Every “transition” of power you might say was a brutal drag out fight on her part of losing control. It was a peaceful discussion on my end…. Of the reality of the situation. Never telling her I am “taking control” and simply pointing out the obvious chaos in our current setup.
Things are a lot better and peaceful now. We need to work on aligning with kids discipline and then finally our relationship again. During the chaos and instability, she threatened leaving several times, which has severely impacted my romantic feelings toward her. The only reason I’m still married is because of kids and the economic difficulties of raising several young kids. I’m hopeful things can get better, next step is therapy to repair everything.

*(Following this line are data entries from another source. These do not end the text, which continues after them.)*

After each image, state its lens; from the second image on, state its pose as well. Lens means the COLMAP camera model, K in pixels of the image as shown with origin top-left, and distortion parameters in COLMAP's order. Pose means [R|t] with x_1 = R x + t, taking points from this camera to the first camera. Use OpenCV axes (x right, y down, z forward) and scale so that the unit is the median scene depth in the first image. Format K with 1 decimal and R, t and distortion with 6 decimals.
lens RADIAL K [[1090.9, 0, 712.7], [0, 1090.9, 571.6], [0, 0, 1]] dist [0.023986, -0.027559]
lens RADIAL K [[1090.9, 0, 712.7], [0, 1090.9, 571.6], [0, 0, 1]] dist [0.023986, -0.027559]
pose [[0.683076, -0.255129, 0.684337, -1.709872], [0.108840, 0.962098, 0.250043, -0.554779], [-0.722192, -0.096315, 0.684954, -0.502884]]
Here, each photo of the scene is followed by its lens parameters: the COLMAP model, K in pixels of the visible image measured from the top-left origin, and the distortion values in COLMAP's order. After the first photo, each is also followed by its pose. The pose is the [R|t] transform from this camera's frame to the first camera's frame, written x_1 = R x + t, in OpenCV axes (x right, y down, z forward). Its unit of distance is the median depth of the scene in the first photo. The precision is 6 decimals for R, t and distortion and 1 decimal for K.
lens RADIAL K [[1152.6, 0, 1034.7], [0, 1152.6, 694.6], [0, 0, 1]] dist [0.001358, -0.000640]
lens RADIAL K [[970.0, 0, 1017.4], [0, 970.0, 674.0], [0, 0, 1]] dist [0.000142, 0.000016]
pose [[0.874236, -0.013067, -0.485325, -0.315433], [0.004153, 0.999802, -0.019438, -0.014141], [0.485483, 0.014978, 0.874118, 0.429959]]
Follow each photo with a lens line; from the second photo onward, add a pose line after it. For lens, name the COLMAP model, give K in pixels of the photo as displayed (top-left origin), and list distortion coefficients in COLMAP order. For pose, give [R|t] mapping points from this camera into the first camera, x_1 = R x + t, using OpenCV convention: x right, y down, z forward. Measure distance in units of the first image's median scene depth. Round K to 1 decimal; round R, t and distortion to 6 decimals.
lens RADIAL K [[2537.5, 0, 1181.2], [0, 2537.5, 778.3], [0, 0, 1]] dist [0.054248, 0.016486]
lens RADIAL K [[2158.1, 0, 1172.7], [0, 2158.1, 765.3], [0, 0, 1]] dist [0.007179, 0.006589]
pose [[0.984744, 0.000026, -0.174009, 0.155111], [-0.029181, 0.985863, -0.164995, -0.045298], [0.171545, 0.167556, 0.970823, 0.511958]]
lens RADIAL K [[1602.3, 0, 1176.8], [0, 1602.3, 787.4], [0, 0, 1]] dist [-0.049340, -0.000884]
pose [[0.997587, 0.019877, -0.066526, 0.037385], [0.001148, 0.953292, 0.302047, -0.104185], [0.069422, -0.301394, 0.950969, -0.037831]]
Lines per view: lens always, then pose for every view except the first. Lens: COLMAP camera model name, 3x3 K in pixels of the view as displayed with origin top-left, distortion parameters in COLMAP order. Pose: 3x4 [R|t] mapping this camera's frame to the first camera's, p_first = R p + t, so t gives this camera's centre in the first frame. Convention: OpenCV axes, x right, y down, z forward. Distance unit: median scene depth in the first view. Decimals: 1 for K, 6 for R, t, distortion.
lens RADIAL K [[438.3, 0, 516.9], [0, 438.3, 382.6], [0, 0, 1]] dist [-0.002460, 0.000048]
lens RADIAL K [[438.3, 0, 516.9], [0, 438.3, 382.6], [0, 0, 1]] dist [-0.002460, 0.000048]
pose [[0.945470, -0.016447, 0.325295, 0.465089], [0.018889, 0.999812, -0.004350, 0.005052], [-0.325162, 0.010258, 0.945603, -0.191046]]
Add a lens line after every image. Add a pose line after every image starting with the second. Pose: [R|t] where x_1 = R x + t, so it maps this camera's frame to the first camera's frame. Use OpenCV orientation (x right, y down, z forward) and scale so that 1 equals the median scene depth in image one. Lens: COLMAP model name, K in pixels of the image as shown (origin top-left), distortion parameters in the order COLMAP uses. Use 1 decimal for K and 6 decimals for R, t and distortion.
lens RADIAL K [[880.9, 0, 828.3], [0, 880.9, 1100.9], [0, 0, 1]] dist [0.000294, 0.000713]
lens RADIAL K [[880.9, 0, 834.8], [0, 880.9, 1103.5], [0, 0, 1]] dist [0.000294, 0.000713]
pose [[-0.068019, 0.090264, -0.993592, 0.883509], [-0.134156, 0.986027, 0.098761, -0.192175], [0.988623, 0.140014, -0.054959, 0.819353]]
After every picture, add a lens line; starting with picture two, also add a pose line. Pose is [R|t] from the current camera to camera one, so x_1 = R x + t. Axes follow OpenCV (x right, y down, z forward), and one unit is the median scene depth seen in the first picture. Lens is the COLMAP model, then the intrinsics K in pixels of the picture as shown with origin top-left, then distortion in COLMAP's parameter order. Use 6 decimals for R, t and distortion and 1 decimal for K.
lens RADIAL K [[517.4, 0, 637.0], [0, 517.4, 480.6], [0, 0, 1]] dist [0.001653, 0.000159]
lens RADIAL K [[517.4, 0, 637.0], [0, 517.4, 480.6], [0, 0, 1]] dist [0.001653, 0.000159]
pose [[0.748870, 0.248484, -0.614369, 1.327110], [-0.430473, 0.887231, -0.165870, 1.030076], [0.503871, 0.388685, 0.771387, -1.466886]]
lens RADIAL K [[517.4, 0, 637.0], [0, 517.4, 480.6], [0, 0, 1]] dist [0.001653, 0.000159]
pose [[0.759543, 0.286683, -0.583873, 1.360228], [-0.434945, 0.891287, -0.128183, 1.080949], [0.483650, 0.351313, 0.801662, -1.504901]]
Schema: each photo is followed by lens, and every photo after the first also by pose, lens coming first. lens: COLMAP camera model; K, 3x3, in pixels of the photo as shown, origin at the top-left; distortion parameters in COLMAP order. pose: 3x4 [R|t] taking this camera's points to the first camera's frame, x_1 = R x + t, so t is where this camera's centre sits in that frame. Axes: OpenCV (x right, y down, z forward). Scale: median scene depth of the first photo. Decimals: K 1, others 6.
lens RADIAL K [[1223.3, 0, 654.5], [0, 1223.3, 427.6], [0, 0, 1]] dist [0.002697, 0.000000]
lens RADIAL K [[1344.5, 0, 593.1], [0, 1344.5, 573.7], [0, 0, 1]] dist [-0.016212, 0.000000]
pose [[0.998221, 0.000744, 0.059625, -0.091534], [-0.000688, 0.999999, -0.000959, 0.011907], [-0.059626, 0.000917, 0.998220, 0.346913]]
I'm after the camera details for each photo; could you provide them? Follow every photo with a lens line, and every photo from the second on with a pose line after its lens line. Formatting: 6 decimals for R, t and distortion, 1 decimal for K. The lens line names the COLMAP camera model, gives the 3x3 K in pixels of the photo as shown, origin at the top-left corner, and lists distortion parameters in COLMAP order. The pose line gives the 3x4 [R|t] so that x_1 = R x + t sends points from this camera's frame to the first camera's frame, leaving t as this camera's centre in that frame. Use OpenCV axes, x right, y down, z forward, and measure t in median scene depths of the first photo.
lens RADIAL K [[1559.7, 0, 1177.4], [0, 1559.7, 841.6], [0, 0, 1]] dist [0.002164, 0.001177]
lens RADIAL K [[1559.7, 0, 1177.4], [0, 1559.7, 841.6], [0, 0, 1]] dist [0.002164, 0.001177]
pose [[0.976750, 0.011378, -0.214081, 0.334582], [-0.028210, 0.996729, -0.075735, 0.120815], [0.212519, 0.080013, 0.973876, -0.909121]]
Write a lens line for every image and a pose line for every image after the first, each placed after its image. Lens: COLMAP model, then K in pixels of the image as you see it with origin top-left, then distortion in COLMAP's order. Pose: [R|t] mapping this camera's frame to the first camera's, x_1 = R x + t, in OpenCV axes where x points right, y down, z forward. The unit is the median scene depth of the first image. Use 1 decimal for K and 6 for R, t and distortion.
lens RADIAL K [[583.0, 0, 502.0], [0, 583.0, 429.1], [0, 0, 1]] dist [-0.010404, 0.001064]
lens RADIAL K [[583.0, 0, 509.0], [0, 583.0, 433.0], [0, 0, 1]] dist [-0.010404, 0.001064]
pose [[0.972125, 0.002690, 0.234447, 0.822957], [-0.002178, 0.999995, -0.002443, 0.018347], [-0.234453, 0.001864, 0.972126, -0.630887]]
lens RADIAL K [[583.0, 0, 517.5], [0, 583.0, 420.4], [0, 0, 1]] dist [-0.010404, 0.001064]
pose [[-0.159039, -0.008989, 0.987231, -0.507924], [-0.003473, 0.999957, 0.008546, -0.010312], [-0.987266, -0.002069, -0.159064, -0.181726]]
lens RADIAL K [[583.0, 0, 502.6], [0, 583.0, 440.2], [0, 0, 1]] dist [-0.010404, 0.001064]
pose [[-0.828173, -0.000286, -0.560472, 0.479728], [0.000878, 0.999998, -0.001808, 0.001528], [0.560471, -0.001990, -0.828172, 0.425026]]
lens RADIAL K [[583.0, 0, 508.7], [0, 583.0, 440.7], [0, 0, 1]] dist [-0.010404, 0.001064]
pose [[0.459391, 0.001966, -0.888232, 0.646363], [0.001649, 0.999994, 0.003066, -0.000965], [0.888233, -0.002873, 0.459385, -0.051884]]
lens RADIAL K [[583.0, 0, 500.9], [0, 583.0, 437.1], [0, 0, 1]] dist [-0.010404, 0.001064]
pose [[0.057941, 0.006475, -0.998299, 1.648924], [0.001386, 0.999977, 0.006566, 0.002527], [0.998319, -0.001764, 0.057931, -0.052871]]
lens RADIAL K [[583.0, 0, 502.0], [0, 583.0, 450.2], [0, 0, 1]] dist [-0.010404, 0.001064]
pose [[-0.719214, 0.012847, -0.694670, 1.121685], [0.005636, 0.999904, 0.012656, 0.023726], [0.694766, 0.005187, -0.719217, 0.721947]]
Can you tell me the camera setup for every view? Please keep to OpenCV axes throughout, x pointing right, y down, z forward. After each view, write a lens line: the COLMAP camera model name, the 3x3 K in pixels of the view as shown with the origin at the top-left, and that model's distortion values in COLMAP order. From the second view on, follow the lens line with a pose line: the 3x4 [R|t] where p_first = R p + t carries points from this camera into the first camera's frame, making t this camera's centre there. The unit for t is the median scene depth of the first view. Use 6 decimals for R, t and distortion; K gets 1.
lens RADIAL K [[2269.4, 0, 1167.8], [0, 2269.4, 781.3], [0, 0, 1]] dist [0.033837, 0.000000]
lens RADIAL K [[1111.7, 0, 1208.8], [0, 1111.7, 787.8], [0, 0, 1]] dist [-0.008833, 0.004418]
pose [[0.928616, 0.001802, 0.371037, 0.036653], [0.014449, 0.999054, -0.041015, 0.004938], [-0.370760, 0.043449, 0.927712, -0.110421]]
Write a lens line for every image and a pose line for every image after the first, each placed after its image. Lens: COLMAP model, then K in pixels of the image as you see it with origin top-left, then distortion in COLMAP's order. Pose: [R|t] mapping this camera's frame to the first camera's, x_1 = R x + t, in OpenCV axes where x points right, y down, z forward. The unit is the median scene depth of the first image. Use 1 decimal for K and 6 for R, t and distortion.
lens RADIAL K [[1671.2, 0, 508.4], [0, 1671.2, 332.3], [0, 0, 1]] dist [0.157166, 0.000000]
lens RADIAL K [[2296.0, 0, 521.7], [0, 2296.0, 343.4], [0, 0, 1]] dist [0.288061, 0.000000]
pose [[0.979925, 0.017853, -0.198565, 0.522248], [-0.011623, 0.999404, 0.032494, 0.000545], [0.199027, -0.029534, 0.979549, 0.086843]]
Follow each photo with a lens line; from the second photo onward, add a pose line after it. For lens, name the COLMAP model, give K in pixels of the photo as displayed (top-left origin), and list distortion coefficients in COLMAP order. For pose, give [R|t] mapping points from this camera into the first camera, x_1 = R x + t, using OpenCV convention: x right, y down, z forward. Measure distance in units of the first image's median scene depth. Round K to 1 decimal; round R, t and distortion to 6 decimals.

My best advice to young men, if your upbringing wasn’t great like mine, get lots of solo therapy before thinking seriously about dating and marriage. A passive man (like I was, strong on the outside and weak on the inside) can ruin a relationship just as quickly as a temperamental man. Date a lot, live with women, be slow to commit. You can always date younger to have a family. Study her family. I have watched nearly every pitfall either of our parents had be recreated and re-enacted with us. It is almost comedic.
I think this is a really important lesson. When my kids are older, my strong advice is don’t ever marry someone with anger issues or a quiet “crazy side”. It might seem fun when you’re dating, but it’s so not worth it. They very often have very little self-awareness and it will break you down. Even if there’s a trace of uncontrollable anger, RUN. Its soul-sucking.